Render every line of the items below as a Markdown table with the columns Row and Line text, numbering the rows and skipping blank lines. Leave the pictures out.

----- MATERIAL SHOWN

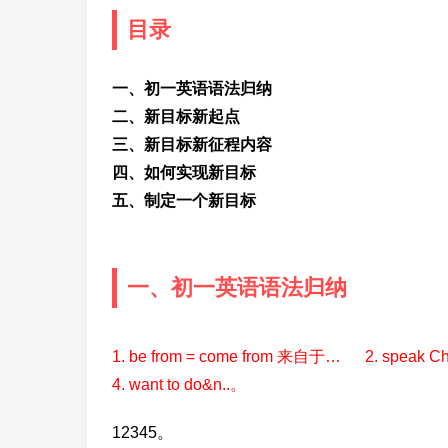
目录
一、初一英语语法归纳
二、新目标新起点
三、新目标新征程内容
四、如何实现新目标
五、制定一个新目标
一、初一英语语法归纳
1. be from = come from 来自于… 2. speak 
4. want to do&n..。
12345。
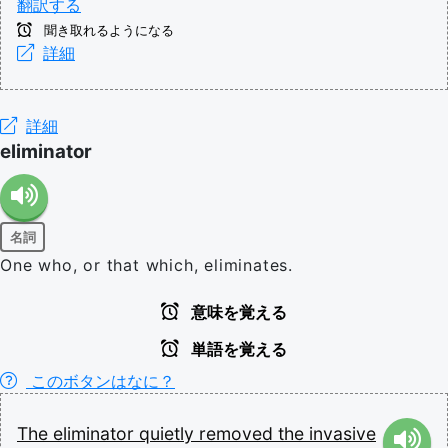
翻訳する
聞き取れるようになる
詳細
詳細
eliminator
名詞
One who, or that which, eliminates.
意味を覚える
単語を覚える
このボタンはなに？
The
eliminator
quietly
removed
the
invasive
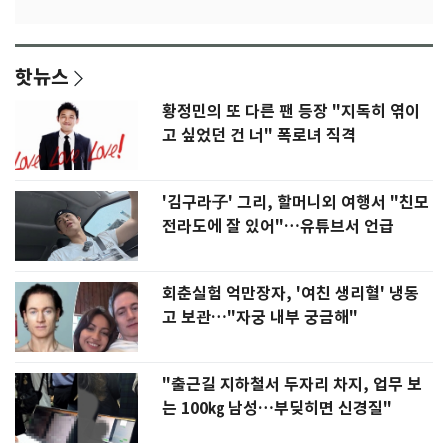
핫뉴스
황정민의 또 다른 팬 등장 "지독히 엮이
고 싶었던 건 너" 폭로녀 직격
'김구라子' 그리, 할머니외 여행서 "친모
전라도에 잘 있어"…유튜브서 언급
회춘실험 억만장자, '여친 생리혈' 냉동
고 보관…"자궁 내부 궁금해"
"출근길 지하철서 두자리 차지, 업무 보
는 100㎏ 남성…부딪히면 신경질"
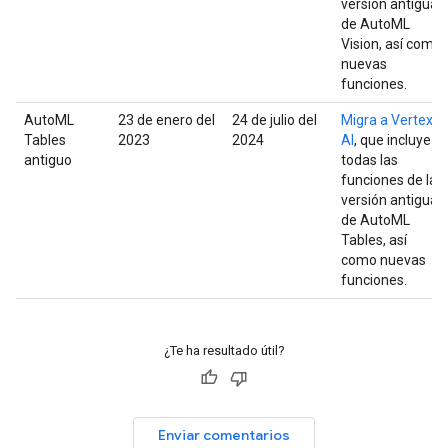
versión antigua
de AutoML
Vision, así como
nuevas
funciones.
AutoML
23 de enero del
24 de julio del
Migra a Vertex
Tables
2023
2024
AI
, que incluye
antiguo
todas las
funciones de la
versión antigua
de AutoML
Tables, así
como nuevas
funciones.
¿Te ha resultado útil?
Enviar comentarios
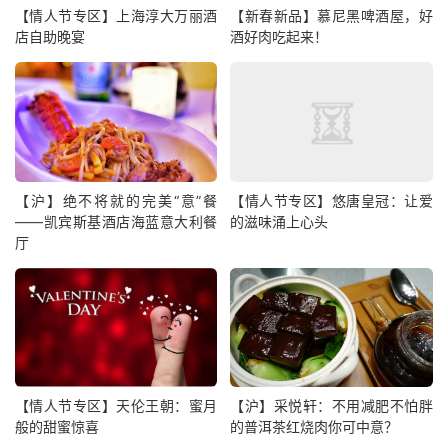
【情人节专区】上海淳大万丽酒
【新春新品】慕尼黑啤酒屋，好
店自助晚宴
酒好肉吃起来！
【沪】绝不将就的完美“意”餐
【情人节专区】悠唐皇冠：让爱
——凯宾斯基酒店海蓝意大利餐
的滋味涌上心头
厅
【情人节专区】天伦王朝：蜜月
【沪】采悦轩：不用减肥不怕胖
般的甜蜜惊喜
的普洱茶红烧肉你可中意？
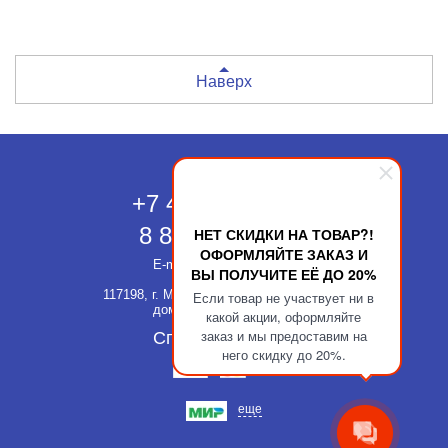
Наверх
Москва
+7 495 118-43-83
8 800 511-52-66
НЕТ СКИДКИ НА ТОВАР?!
ОФОРМЛЯЙТЕ ЗАКАЗ И
E-mail:
info@kupatika.ru
ВЫ ПОЛУЧИТЕ ЕЁ ДО 20%
117198, г. Москва, ул. Миклухо-Маклая,
Если товар не участвует ни в
дом 8, стр. 3, офис 311
какой акции, оформляйте
заказ и мы предоставим на
Способы оплаты
него скидку до 20%.
еще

----------

• [TASK RESULT]:
| Row | Line text |
|---|---|
| 1 | 目录 |
| 2 | 一、初一英语语法归纳 |
| 3 | 二、新目标新起点 |
| 4 | 三、新目标新征程内容 |
| 5 | 四、如何实现新目标 |
| 6 | 五、制定一个新目标 |
| 7 | 一、初一英语语法归纳 |
| 8 | 1. be from = come from 来自于… 2. speak  |
| 9 | 4. want to do&n..。 |
| 10 | 12345。 |
| 11 | 翻訳する |
| 12 | 聞き取れるようになる |
| 13 | 詳細 |
| 14 | 詳細 |
| 15 | eliminator |
| 16 | 名詞 |
| 17 | One who, or that which, eliminates. |
| 18 | 意味を覚える |
| 19 | 単語を覚える |
| 20 | このボタンはなに？ |
| 21 | The |
| 22 | eliminator |
| 23 | quietly |
| 24 | removed |
| 25 | the |
| 26 | invasive |
| 27 | 핫뉴스 |
| 28 | 황정민의 또 다른 팬 등장 "지독히 엮이 |
| 29 | 고 싶었던 건 너" 폭로녀 직격 |
| 30 | '김구라子' 그리, 할머니외 여행서 "친모 |
| 31 | 전라도에 잘 있어"…유튜브서 언급 |
| 32 | 회춘실험 억만장자, '여친 생리혈' 냉동 |
| 33 | 고 보관…"자궁 내부 궁금해" |
| 34 | "출근길 지하철서 두자리 차지, 업무 보 |
| 35 | 는 100㎏ 남성…부딪히면 신경질" |
| 36 | versión antigua |
| 37 | de AutoML |
| 38 | Vision, así como |
| 39 | nuevas |
| 40 | funciones. |
| 41 | AutoML |
| 42 | 23 de enero del |
| 43 | 24 de julio del |
| 44 | Migra a Vertex |
| 45 | Tables |
| 46 | 2023 |
| 47 | 2024 |
| 48 | AI |
| 49 | , que incluye |
| 50 | antiguo |
| 51 | todas las |
| 52 | funciones de la |
| 53 | versión antigua |
| 54 | de AutoML |
| 55 | Tables, así |
| 56 | como nuevas |
| 57 | funciones. |
| 58 | ¿Te ha resultado útil? |
| 59 | Enviar comentarios |
| 60 | 【情人节专区】上海淳大万丽酒 |
| 61 | 【新春新品】慕尼黑啤酒屋，好 |
| 62 | 店自助晚宴 |
| 63 | 酒好肉吃起来！ |
| 64 | 【沪】绝不将就的完美“意”餐 |
| 65 | 【情人节专区】悠唐皇冠：让爱 |
| 66 | ——凯宾斯基酒店海蓝意大利餐 |
| 67 | 的滋味涌上心头 |
| 68 | 厅 |
| 69 | 【情人节专区】天伦王朝：蜜月 |
| 70 | 【沪】采悦轩：不用减肥不怕胖 |
| 71 | 般的甜蜜惊喜 |
| 72 | 的普洱茶红烧肉你可中意？ |
| 73 | Наверх |
| 74 | Москва |
| 75 | +7 495 118-43-83 |
| 76 | 8 800 511-52-66 |
| 77 | НЕТ СКИДКИ НА ТОВАР?! |
| 78 | ОФОРМЛЯЙТЕ ЗАКАЗ И |
| 79 | E-mail: |
| 80 | info@kupatika.ru |
| 81 | ВЫ ПОЛУЧИТЕ ЕЁ ДО 20% |
| 82 | 117198, г. Москва, ул. Миклухо-Маклая, |
| 83 | Если товар не участвует ни в |
| 84 | дом 8, стр. 3, офис 311 |
| 85 | какой акции, оформляйте |
| 86 | заказ и мы предоставим на |
| 87 | Способы оплаты |
| 88 | него скидку до 20%. |
| 89 | еще |